As customers increasingly migrate to digital channels, banks may question the value of maintaining a large physical network, especially given the high cost of the branch. But physical stores are not going away – they increasingly serve as a way for companies to provide a human touch to their digital experiences. Even digital companies like Apple and Amazon are expanding their physical presence, as a way to differentiate themselves from other online retailers and create a closer relationship with their customers.

Banks, too, have an opportunity to differentiate themselves while generating customer and shareholder value, by reevaluating the role of the branch and transforming their existing physical networks.

In the past, number and location of branches determined the strength of the network and the retail bank franchise. Moving forward, banks need to instead consider the purpose of each branch. Instead of the “one size fits all” branch that exists today, banks should look to create multi-format networks with distinct “store” models. Each of these stores will have different priorities and objectives – that informs the branch design and capabilities:

  • Brand awareness and community building influences brand perception by translating a clear value proposition into every customer experience.
  • Sales and advisory acquires customers through proactive contacts and conversion of walk-ins and digital leads with a presence in high-traffic locations.
  • Education and connection builds rapport with customers by providing new financial skills and developing programs to improve people’s digital literacy and grow digital inclusion for more connected customers.
  • Self service empowers customers with convenient and easy-to-use self-service tools, with human assistance only if and when it is needed

To meet customer needs and generate increased profitability, banks should consider differentiated store formats:

  • The flagship branch is the crown jewel of the branch network. It is a showroom of all the bank’s products and services. While it is designed to serve customers’ every need, the branch builds brand awareness in a highly sought after, usually metropolitan, market.
  • The advisory branch without walls embodies the physical-digital blur like no other. It is a best-of-both-worlds model that merges elements of traditional branches and virtual banks. This branch is small and staffed with financial advisors, no tellers. These are not cashless branches. However, the emphasis on self-service transactions means that employees do not handle cash.
  • The digital self-service branch serves a dual purpose: to provide convenient self-service options to customers and maintain the bank’s presence in the community with less investment. The physical space is simple but loaded with interactive kiosks. These are connected activity stations that service a wider range of customers’ needs than even workhorse ATMs can. Customers can also come to the branch and complete transactions using their own devices.
  • The pop-up branch is a temporary branch location strategically placed to meet customer demands or build brand reputation among a target customer segment or geography. This includes branches at grocery stores, malls, university campuses and other high-traffic locations. This model also includes short-lived branches that open for concerts or special sporting or community events. Mobile branch trucks that go where the customers are and then move to another location are also pop-up branches.
  • The lounge invites customers into the branch by providing amenities and convenience in addition to banking services. Located in busy urban areas or near shopping promenades, the lounge is modeled after airport lounges and retail hospitality suites.

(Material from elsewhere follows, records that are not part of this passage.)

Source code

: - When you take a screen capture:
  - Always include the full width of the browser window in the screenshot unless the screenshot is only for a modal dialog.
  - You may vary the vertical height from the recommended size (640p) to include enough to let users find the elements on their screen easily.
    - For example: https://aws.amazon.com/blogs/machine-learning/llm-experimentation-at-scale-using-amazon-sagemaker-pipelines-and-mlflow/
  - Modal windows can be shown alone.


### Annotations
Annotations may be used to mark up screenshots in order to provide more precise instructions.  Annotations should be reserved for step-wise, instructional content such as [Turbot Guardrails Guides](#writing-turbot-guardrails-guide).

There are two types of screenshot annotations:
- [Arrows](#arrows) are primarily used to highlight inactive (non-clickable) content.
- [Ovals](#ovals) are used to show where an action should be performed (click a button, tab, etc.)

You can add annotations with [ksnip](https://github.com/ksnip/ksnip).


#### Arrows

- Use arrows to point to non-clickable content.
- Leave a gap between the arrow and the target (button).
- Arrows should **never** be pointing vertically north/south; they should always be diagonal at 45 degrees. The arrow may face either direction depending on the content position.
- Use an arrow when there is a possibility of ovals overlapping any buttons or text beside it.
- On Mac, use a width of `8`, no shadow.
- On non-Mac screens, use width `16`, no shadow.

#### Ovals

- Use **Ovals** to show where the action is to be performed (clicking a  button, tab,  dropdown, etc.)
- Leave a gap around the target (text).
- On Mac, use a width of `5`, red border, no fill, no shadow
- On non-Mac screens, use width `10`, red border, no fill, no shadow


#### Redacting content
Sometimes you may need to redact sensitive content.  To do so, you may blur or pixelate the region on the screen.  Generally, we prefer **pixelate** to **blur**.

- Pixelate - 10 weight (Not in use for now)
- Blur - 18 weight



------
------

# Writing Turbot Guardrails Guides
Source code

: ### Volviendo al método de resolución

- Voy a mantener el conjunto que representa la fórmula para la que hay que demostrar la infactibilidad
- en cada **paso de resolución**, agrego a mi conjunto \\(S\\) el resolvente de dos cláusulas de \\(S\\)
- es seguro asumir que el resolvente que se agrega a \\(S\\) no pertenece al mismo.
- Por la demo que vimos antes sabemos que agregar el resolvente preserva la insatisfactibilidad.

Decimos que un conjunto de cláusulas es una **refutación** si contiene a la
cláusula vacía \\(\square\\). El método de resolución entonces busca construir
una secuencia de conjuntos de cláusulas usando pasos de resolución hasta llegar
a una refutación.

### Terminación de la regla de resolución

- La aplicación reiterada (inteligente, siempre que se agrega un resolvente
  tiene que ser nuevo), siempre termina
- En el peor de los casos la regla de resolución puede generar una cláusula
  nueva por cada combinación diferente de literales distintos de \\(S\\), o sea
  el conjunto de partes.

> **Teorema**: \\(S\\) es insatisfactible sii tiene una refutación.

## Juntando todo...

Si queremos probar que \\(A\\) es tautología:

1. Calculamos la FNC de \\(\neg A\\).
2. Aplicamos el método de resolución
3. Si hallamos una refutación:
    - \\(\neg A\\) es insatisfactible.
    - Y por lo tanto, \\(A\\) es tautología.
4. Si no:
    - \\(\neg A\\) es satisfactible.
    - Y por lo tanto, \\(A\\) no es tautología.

The ultimate aim of the multi-format store network is to bring the best customer experience while increasing bank profitability. Defining a clear objective for each branch allows the bank to tailor each branch to a different customer need. At the same time, focusing more on sales and advisory in the branch generates increased revenue. Infusing digital capabilities throughout all branches allows the bank to introduce branch customers to digital services and offerings, ultimately blurring the line between the physical and digital experience.

In an increasingly digital world, traditional banks need to show customers the unique value they can still bring. Refocusing the branch network is a great way for banks to differentiate their offerings from other new entrants in the banking industry – digital banks, technology companies, etc. Through the physical network, traditional banks can still provide the human touch and advisory services that customers crave.